■ Instruction
Please gather every line from the items below that contains the word "için", and copy each one out. Uppercase and lowercase count as different.

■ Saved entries
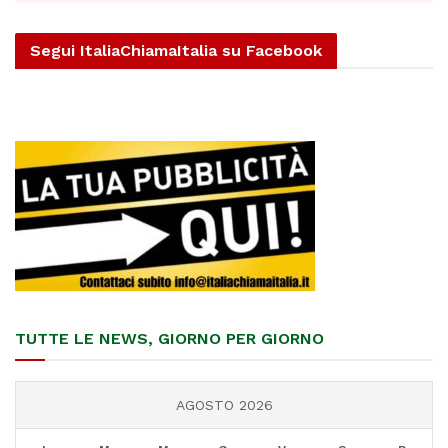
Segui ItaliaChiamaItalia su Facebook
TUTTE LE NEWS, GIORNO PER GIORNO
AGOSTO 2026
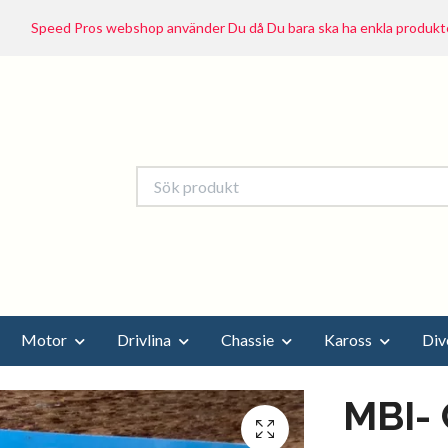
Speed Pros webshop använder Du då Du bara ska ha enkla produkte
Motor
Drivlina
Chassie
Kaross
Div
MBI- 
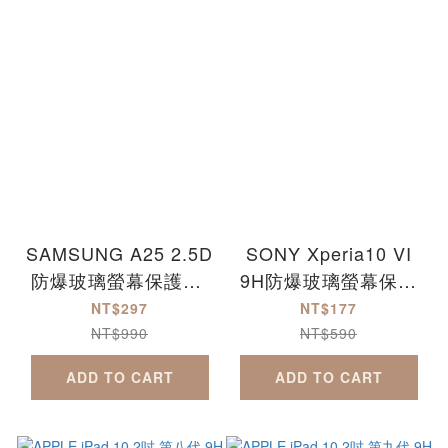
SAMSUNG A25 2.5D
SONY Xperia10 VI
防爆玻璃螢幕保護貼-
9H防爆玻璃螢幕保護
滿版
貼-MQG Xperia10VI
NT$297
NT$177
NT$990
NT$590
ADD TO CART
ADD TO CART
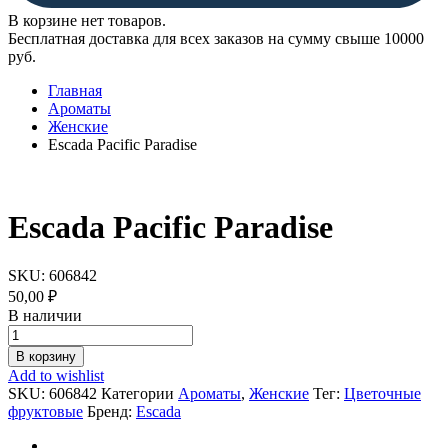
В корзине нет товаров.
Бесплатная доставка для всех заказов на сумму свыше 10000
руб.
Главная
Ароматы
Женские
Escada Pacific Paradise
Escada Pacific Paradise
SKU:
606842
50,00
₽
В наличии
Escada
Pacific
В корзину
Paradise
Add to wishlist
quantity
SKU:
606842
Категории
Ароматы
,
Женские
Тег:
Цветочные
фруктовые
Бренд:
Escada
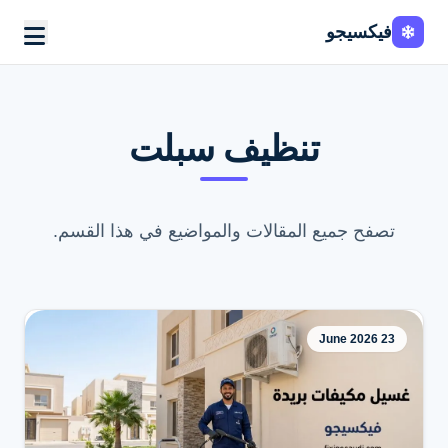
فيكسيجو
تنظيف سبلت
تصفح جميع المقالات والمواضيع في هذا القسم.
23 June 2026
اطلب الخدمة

---

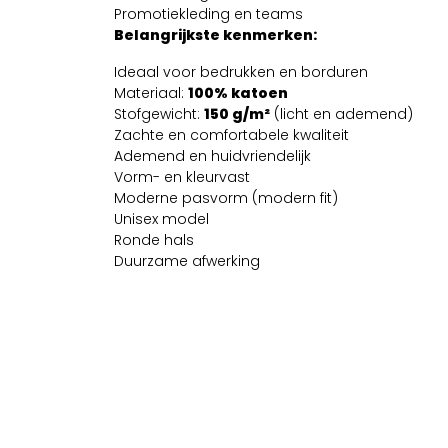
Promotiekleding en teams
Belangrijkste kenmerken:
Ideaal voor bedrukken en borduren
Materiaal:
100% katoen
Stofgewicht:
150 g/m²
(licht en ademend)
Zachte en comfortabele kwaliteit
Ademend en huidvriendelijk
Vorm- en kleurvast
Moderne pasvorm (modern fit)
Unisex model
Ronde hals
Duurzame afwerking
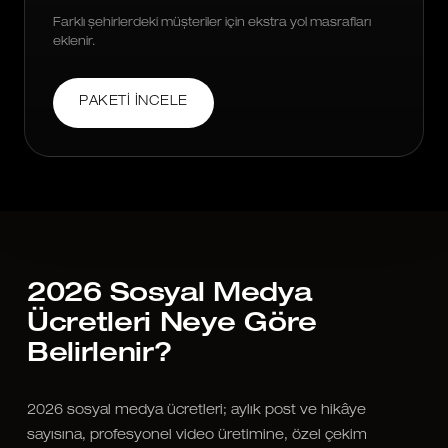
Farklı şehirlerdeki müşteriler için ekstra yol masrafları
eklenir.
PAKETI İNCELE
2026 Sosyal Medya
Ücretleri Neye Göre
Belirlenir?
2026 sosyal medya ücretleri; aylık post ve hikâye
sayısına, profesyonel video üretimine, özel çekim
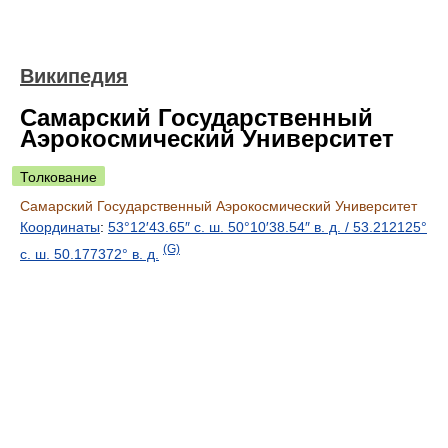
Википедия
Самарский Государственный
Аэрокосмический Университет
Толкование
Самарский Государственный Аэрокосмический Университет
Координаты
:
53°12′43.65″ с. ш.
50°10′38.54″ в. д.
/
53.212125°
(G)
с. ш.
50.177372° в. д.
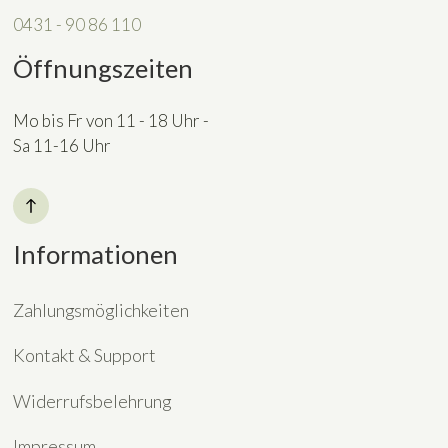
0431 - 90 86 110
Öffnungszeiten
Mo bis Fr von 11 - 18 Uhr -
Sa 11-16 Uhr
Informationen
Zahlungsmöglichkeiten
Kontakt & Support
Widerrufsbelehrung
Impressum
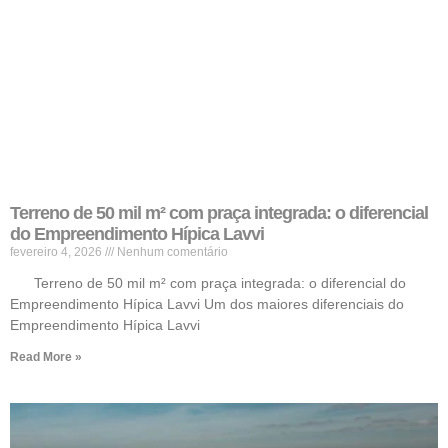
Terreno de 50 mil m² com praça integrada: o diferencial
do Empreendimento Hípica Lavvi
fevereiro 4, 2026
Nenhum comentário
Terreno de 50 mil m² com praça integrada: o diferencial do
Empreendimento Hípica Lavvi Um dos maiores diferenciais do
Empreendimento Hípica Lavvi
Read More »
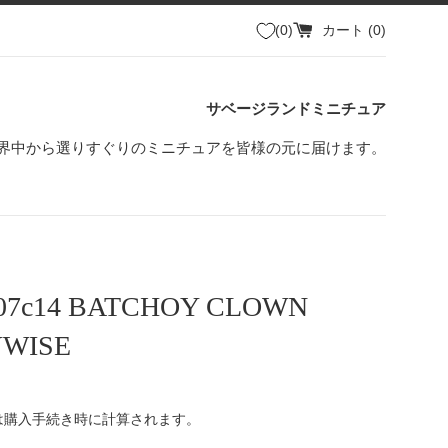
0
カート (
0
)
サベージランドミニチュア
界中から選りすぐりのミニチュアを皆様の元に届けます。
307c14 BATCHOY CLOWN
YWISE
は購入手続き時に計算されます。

...

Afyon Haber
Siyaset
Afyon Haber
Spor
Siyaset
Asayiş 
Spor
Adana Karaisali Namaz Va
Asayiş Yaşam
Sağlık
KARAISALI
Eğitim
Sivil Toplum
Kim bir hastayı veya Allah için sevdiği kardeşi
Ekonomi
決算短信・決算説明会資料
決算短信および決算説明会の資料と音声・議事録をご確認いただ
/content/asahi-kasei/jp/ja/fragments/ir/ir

■ Exercise response
Farklı şehirlerdeki müşteriler için ekstra yol masrafları
Kim bir hastayı veya Allah için sevdiği kardeşi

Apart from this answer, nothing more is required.